Неизвестно, сколько бы еще они кричали так, но Илларий им не дал – встал, улыбаясь, и провел совет. А наутро легионеры, несмотря на указ, принесли новую присягу. Не все – треть воинов ушла, не желая признавать его командиром, кое-кто просто отказался выполнять приказы, но таких быстро повышвыривали за частокол, заявив: пусть убираются прямо в лапы Северу! Бывший консул понимал, что заставило войска поддержать его. Легионерам все равно, где воевать – в Лонге ли, в Кадмии, в Перунии или в других провинциях, а он платил щедро. И, кроме того, у многих в Предречной были семьи, дети, дома... Лонга – их родина, идти им некуда, и потому они предпочли сохранить опальному консулу верность. Загадкой оставалось лишь одно: как они могут верить ему после всех его ошибок, но на этот вопрос ответа не находилось. Пока имперская армия приносила присягу и перегруппировывалась, пришло известие об участи Гестии. Просто чудо – но Север Астигат не сжег город и не отдал на разграбление. Больше того, части горожан даже позволили уйти – в основном, старикам и детям. Оставшимся пригрозили казнями в случае попытки восстания, потому те сидели тихо. Впрочем, варвары их почти не трогали...
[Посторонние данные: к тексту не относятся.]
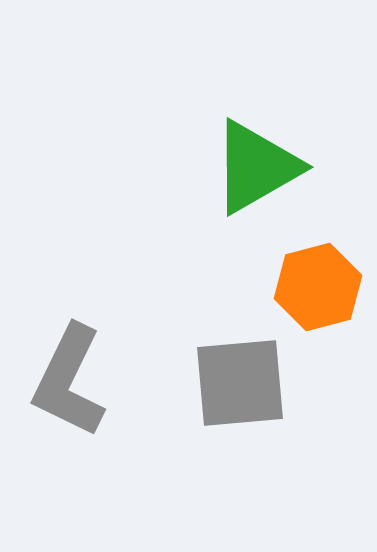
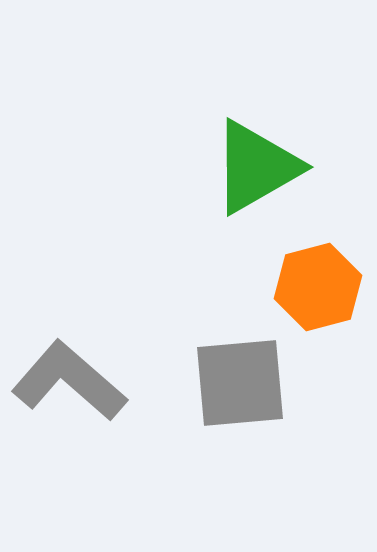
gray L-shape: rotated 105 degrees clockwise
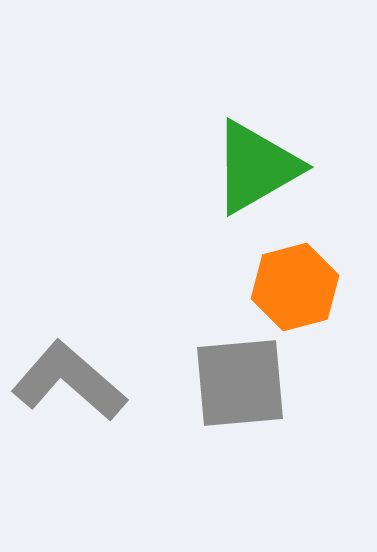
orange hexagon: moved 23 px left
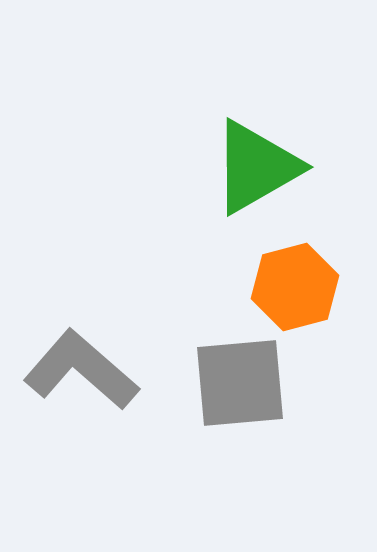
gray L-shape: moved 12 px right, 11 px up
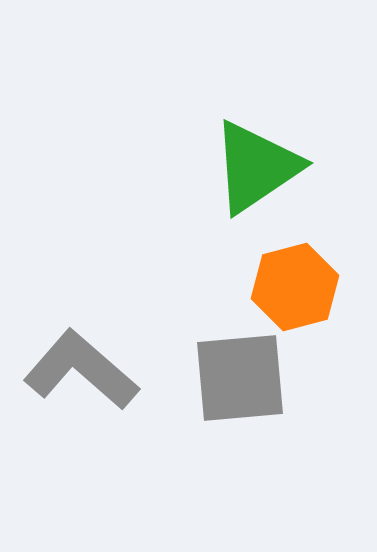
green triangle: rotated 4 degrees counterclockwise
gray square: moved 5 px up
Когда Илларий услышал новости, у него отлегло от сердца, а в голове мгновенно сложился план. Вернувшиеся рассказывали, что варваров наберется тысяч двадцать, а может, и меньше. Север расселил их частично в самой Гестии, частично по предместьям. Все верно – сколько-то воинов нужно было оставить во взятых крепостях, часть защищала речную границу, и еще сколько-то стояло под Трефолой в качестве резерва. Как поступит Север, если двинуться сейчас быстрым маршем к реке, объявив о намерении перейти границу, и начать захват Заречной? Усидит ли варвар в Гестии, зная, что приграничные войска могут не сдержать имперцев? План был хорош, командиры его одобрили, и Илларий приступил к выполнению. Но, приехав в цитадель Диокта, чтобы на месте проверить, не будет ли самоубийством форсировать Лонгу во время осенних дождей, он вдруг подумал...
Кто знает, что именно навело его на эту мысль – может, память о разговоре с Брендоном о странных лесных обрядах или вид уже по-осеннему холодной реки, величаво катившей свои воды, а может, не дававшие покоя горькие мысли. Долго ли самозваный консул продержится в провинции без поддержки императора? Сможет ли выиграть у Севера войну? Пришлось честно ответить себе: нет. Денег и снаряжения теперь так просто не получить, люди Кладия начнут охоту на осужденного – а его осудят заочно, тут сомнений нет! – да и Север вполне может плюнуть на захваченные становища и даже на сгоревшую Трефолу. Просто прикажет соплеменникам уйти в леса, и все. Дикарям не привыкать, а легионы не смогут гоняться за ними по непролазной чащобе... Нужно придумать нечто, способное вернуть утраченное – раз и навсегда. И он придумал. Здесь, в разгромленной после двух осад и штурмов комнате Брендона, откуда мальчишка пропал. Ночью Илларию приснился сон. В жизни все было так и одновременно не так, но было!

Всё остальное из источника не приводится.